** DOCUMENTO DE ORIGEM **
#####

Vivo-me por entre as Sombras de um castanheiro velho, que teima em fazer-me sombra. Ali onde ele habitava, fui feliz por nada saber, contente por tudo desejar, e sou ainda desejoso por obter aquilo que ainda não tenho. A longevidade do Castanheiro inveja-me. Consegue estar só, imponente, vivendo aquilo que a Natureza lhe dá sem arrependimento, dor ou comentário. Ao invés, eu habito-me no silêncio bradando aos Céus e procurando respostas para os mais complicados enigmas e tristezas. Vivo perpetado num clima de angústia que me fere os olhos, me cega a lucidez e me condena a ficar atrás de grades de dor. Não consigo ficar estático face ao que a Vida me dá. Esgana-me o silêncio, molesta-me a ausência, aumenta-me os cabelos brancos e põe-me rugas na silhueta.

O velho Castanheiro vive-se a ele próprio. Habita-se a ele próprio. É feliz porque existe simplesmente, sem pensar, sem querer, sem preocupações. Invejo-o por isso. Não tem o estigma de viver pensando se conseguirá ser alguém, se conseguirá obter respostas para o Mistério daquilo que sente, daquilo por que passa e da Razão que o faz estar ali, parado, imune ao passar do tempo e das pessoas que o rodeiam.

#####

** EXERCÍCIO 1 **
Reproduza fielmente o trecho do texto sobre o castanheiro, de "Vivo-me por entre" a "rugas na silhueta.".
** EXERCÍCIO 2 **
Diga se cada afirmação concorda com o texto sobre o castanheiro, respondendo sim ou não e citando as palavras decisivas do texto: (a) o castanheiro é descrito como velho; (b) quem fala no texto consegue ficar estático perante o que a Vida lhe dá; (c) o castanheiro vive com preocupações.

#####

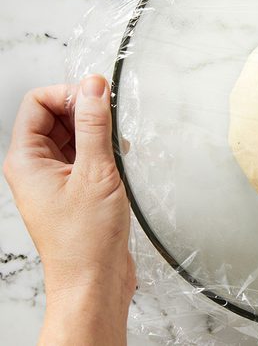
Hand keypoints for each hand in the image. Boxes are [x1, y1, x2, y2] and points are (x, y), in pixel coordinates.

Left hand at [3, 75, 134, 345]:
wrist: (93, 282)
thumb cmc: (86, 240)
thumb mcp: (96, 172)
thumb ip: (94, 124)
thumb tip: (94, 86)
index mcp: (26, 159)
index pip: (39, 102)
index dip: (69, 94)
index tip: (100, 99)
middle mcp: (35, 167)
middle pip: (55, 116)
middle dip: (85, 112)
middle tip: (113, 121)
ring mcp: (53, 179)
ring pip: (72, 135)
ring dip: (97, 133)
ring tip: (117, 149)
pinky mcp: (73, 190)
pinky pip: (84, 156)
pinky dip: (103, 151)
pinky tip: (119, 163)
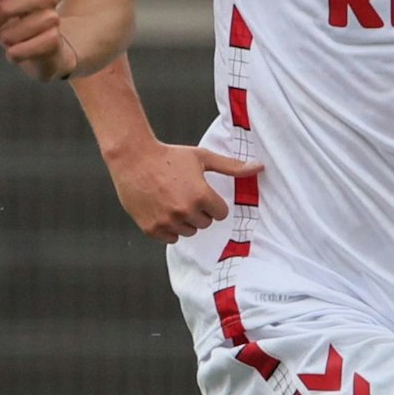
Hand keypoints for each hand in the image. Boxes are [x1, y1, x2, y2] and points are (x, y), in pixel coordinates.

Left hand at [0, 0, 78, 80]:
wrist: (49, 49)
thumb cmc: (22, 20)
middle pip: (5, 8)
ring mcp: (52, 19)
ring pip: (10, 33)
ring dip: (4, 42)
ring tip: (11, 42)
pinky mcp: (53, 41)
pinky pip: (18, 51)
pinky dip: (13, 55)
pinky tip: (20, 52)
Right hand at [109, 142, 261, 243]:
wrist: (133, 158)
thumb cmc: (170, 156)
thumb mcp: (202, 157)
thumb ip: (232, 166)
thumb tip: (260, 167)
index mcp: (201, 195)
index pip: (220, 214)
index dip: (212, 203)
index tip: (201, 192)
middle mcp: (185, 211)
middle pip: (205, 224)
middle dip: (199, 212)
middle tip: (184, 194)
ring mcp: (167, 222)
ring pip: (188, 232)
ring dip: (184, 221)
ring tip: (172, 200)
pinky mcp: (151, 229)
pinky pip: (171, 238)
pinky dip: (169, 228)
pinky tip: (162, 210)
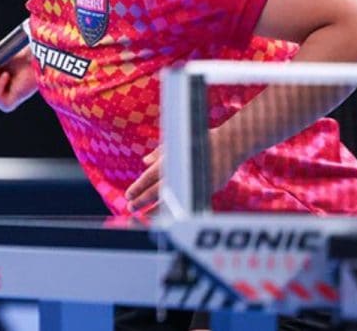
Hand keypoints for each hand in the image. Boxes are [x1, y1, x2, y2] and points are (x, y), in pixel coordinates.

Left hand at [124, 130, 242, 212]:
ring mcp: (193, 182)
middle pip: (157, 191)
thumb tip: (145, 162)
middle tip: (131, 208)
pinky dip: (175, 208)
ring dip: (157, 209)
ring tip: (146, 214)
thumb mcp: (176, 142)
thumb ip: (160, 153)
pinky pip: (186, 201)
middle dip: (143, 201)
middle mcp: (180, 172)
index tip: (128, 196)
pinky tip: (168, 213)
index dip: (138, 187)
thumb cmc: (198, 141)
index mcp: (171, 159)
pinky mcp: (205, 189)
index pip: (149, 177)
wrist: (228, 144)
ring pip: (171, 200)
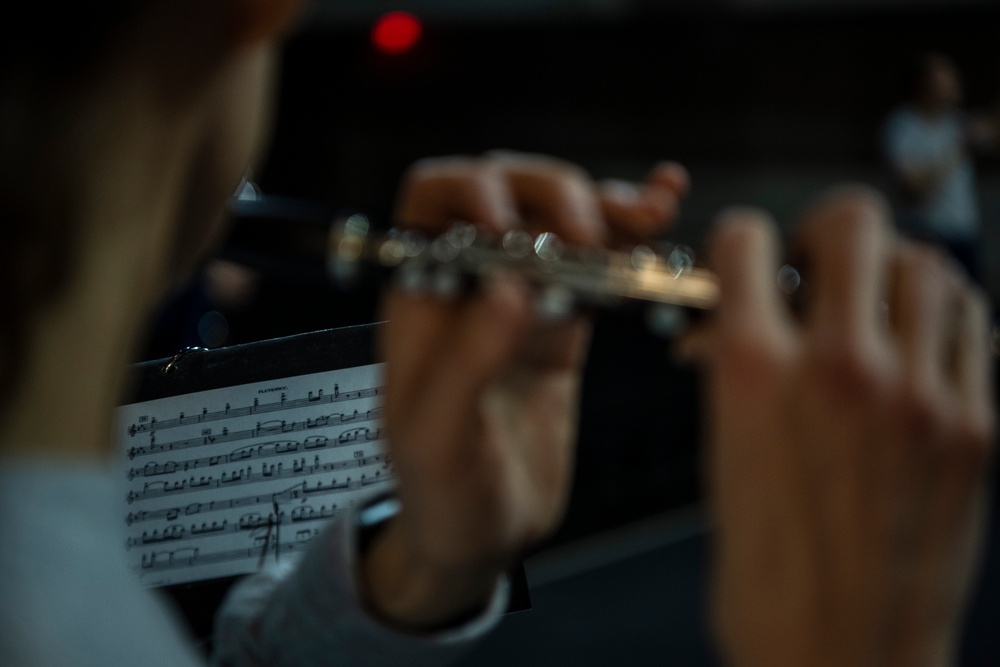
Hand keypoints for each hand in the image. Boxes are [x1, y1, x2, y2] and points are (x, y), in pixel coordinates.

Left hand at [361, 151, 687, 629]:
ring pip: (563, 223)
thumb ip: (468, 360)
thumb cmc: (438, 490)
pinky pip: (598, 267)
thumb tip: (512, 285)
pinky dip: (629, 238)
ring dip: (606, 207)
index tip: (512, 224)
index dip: (473, 190)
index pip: (434, 200)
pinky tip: (658, 213)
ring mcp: (522, 300)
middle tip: (589, 234)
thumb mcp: (437, 435)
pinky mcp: (564, 326)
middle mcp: (471, 283)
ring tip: (649, 211)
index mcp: (422, 294)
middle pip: (510, 194)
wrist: (479, 535)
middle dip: (554, 196)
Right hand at [683, 188, 995, 666]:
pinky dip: (942, 319)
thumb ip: (737, 370)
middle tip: (816, 259)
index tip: (748, 255)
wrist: (839, 652)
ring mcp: (921, 395)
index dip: (740, 242)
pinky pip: (972, 328)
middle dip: (824, 229)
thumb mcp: (722, 454)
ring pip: (927, 265)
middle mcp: (842, 370)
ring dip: (892, 270)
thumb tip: (741, 322)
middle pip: (853, 224)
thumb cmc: (768, 574)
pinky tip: (918, 345)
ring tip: (873, 302)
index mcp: (756, 375)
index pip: (747, 242)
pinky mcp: (976, 427)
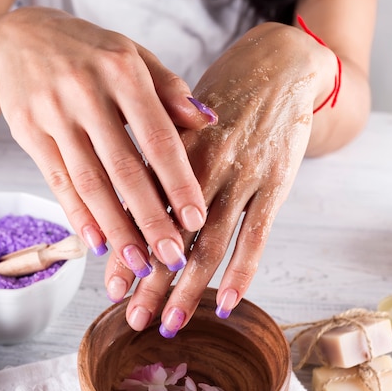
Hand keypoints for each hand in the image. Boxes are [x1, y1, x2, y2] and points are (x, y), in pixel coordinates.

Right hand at [0, 7, 217, 278]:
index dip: (178, 181)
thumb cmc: (91, 50)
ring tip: (138, 262)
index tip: (196, 220)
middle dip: (150, 219)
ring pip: (89, 183)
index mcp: (122, 72)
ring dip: (115, 228)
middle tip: (171, 256)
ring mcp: (54, 114)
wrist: (21, 36)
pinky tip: (98, 244)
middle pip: (123, 169)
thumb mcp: (134, 56)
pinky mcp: (29, 133)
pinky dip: (78, 216)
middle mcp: (86, 93)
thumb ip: (171, 90)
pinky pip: (57, 182)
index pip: (158, 137)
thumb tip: (207, 122)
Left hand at [105, 21, 337, 332]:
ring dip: (188, 288)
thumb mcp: (183, 120)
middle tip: (131, 317)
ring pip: (211, 242)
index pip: (142, 208)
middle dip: (150, 280)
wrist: (281, 66)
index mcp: (172, 146)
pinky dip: (241, 272)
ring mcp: (243, 174)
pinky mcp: (276, 183)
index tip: (110, 285)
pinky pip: (257, 236)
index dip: (126, 248)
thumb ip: (157, 162)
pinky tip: (225, 304)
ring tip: (169, 323)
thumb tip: (128, 209)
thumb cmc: (223, 99)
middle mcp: (205, 162)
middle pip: (171, 233)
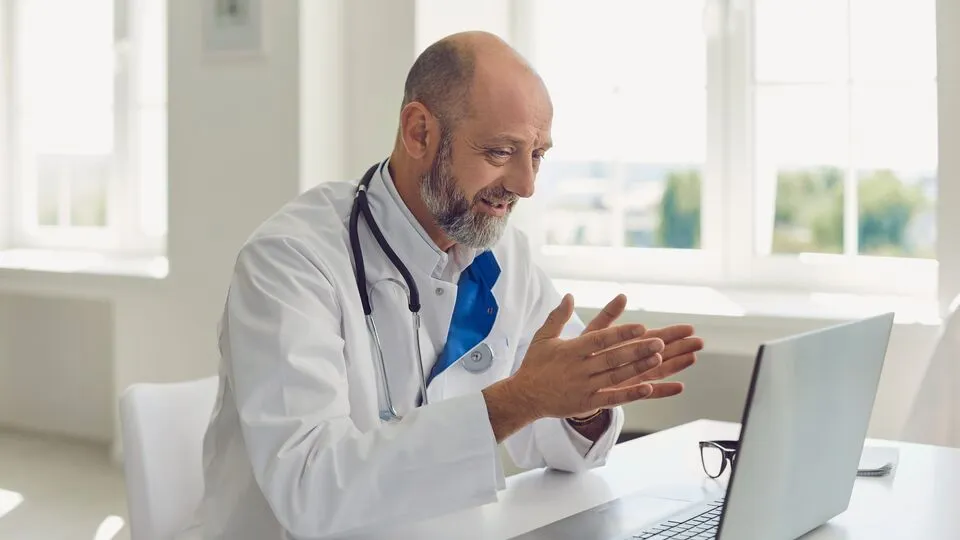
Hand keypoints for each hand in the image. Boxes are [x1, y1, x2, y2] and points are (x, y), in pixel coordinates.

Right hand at [507, 294, 665, 419]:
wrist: (524, 396)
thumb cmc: (535, 364)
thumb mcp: (543, 337)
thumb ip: (557, 316)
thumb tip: (569, 296)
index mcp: (571, 350)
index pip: (600, 339)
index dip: (621, 332)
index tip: (641, 326)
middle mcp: (579, 368)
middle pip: (613, 358)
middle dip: (637, 349)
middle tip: (660, 342)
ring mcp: (584, 387)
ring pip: (616, 377)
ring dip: (638, 368)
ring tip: (659, 359)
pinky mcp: (586, 403)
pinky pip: (612, 399)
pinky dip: (630, 394)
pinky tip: (647, 388)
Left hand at [575, 294, 703, 416]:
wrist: (564, 381)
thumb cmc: (576, 355)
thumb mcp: (592, 333)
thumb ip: (607, 316)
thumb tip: (622, 295)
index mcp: (625, 345)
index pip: (652, 337)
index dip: (670, 333)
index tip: (689, 328)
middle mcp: (631, 361)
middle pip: (659, 353)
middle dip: (679, 347)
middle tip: (699, 342)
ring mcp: (628, 378)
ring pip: (656, 371)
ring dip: (675, 365)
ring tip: (693, 358)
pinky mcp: (621, 393)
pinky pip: (643, 393)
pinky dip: (661, 391)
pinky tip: (678, 387)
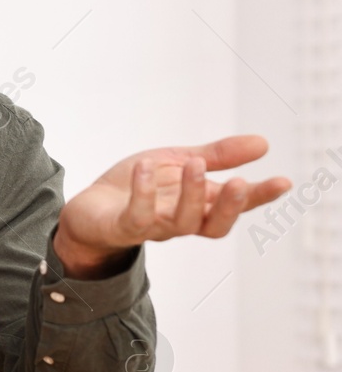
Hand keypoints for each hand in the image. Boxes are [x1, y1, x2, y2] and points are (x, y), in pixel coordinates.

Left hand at [55, 135, 291, 277]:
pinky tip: (146, 167)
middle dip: (229, 205)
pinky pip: (137, 216)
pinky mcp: (123, 227)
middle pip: (214, 224)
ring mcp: (152, 227)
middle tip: (238, 182)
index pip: (235, 204)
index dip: (259, 196)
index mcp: (199, 204)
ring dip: (190, 194)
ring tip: (194, 164)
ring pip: (181, 222)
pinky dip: (144, 192)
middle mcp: (180, 220)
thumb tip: (263, 144)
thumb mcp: (178, 162)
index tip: (283, 182)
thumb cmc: (137, 187)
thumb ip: (216, 156)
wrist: (89, 209)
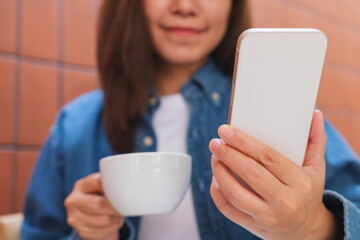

#####

** RESPOSTA FINAL 1 **
Vivo-me por entre as Sombras de um castanheiro velho, que teima em fazer-me sombra. Ali onde ele habitava, fui feliz por nada saber, contente por tudo desejar, e sou ainda desejoso por obter aquilo que ainda não tenho. A longevidade do Castanheiro inveja-me. Consegue estar só, imponente, vivendo aquilo que a Natureza lhe dá sem arrependimento, dor ou comentário. Ao invés, eu habito-me no silêncio bradando aos Céus e procurando respostas para os mais complicados enigmas e tristezas. Vivo perpetado num clima de angústia que me fere os olhos, me cega a lucidez e me condena a ficar atrás de grades de dor. Não consigo ficar estático face ao que a Vida me dá. Esgana-me o silêncio, molesta-me a ausência, aumenta-me os cabelos brancos e põe-me rugas na silhueta.

** RESPOSTA FINAL 2 **
(a) Sim: "um castanheiro velho".
(b) Não: "Não consigo ficar estático face ao que a Vida me dá".
(c) Não: "sem preocupações".